Find Strings with Prefix
Level: L4 Topics: Binary Search, Trie, String Matching, Sorted Arrays
Problem Statement
Given a sorted array of strings and a prefix string, find the count of strings in the array that start with the given prefix.
Background & Constraints
- The array is sorted in lexicographic order.
- The array can be very large (millions of strings).
- The prefix can be any string (including empty, which matches all strings).

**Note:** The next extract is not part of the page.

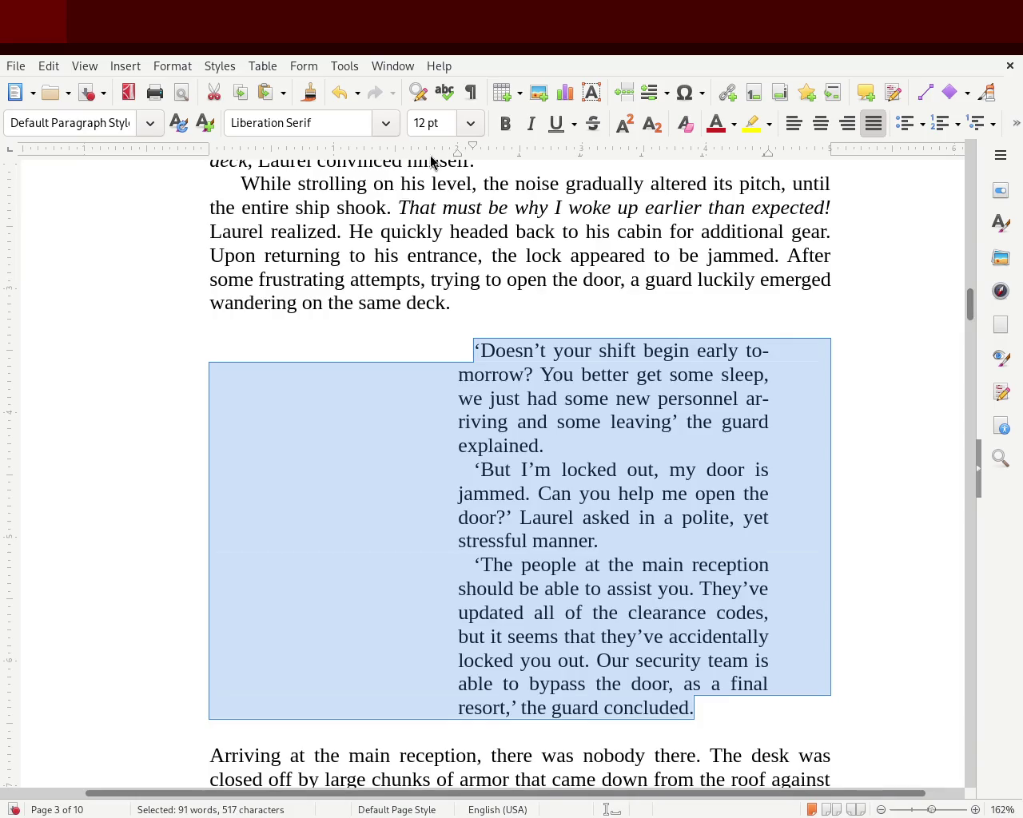
left_click_drag(453, 153, 395, 153)
left_click(134, 361)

- You need an efficient solution -- linear scan is not acceptable.
Examples
Example 1:
array = ["apple", "application", "apply", "banana", "band", "bandana", "cat"]
prefix = "app"
Result: 3 ("apple", "application", "apply")
Example 2:
array = ["apple", "application", "apply", "banana", "band", "bandana", "cat"]
prefix = "ban"
Result: 3 ("banana", "band", "bandana")
Example 3:
array = ["apple", "application", "apply", "banana", "band", "bandana", "cat"]
prefix = "dog"
Result: 0
Hints & Common Pitfalls
-
Binary search is the natural approach for a sorted array. Find the first string that is >= the prefix and the first string that is >= the prefix with its last character incremented. The count is the difference between these two positions.
-
Finding the lower bound: Use binary search to find the first index where
array[i] >= prefix. All strings with the prefix will start at or after this index. -
Finding the upper bound: You need the first index where strings no longer start with the prefix. One approach: construct the "next prefix" by incrementing the last character of the prefix (e.g.,
"app"becomes"apq"), then binary search for that. The count isupper - lower. -
Edge case with incrementing: If the prefix ends with
'z', incrementing is not as simple. You may need to drop the last character and increment the second-to-last, and so on. Alternatively, use a comparison function that directly checks the prefix relationship. -
Alternative upper bound approach: Binary search for the last string that starts with the prefix, then the count is
last - first + 1. Finding the "last" requires a modified binary search that checks prefix membership.
Follow-Up Questions
-
If the array is unsorted and you will receive hundreds of millions of prefix queries, what data structure would you build during preprocessing?
-
Trie-based solution: Build a Trie where each node stores the count of strings in its subtree. To answer a prefix query, traverse the Trie following the prefix characters and return the count stored at the final node. What is the time complexity per query?
-
What are the trade-offs between the binary search approach (on a sorted array) and the Trie approach? Consider memory usage, build time, query time, and cache performance.
-
How would you handle the case where strings can be added or removed dynamically? Which approach (sorted array vs. Trie) adapts more easily?
-
If the strings are very long and share many common prefixes, does a Trie save significant memory compared to storing all strings independently? What about a compressed Trie (Patricia/Radix tree)?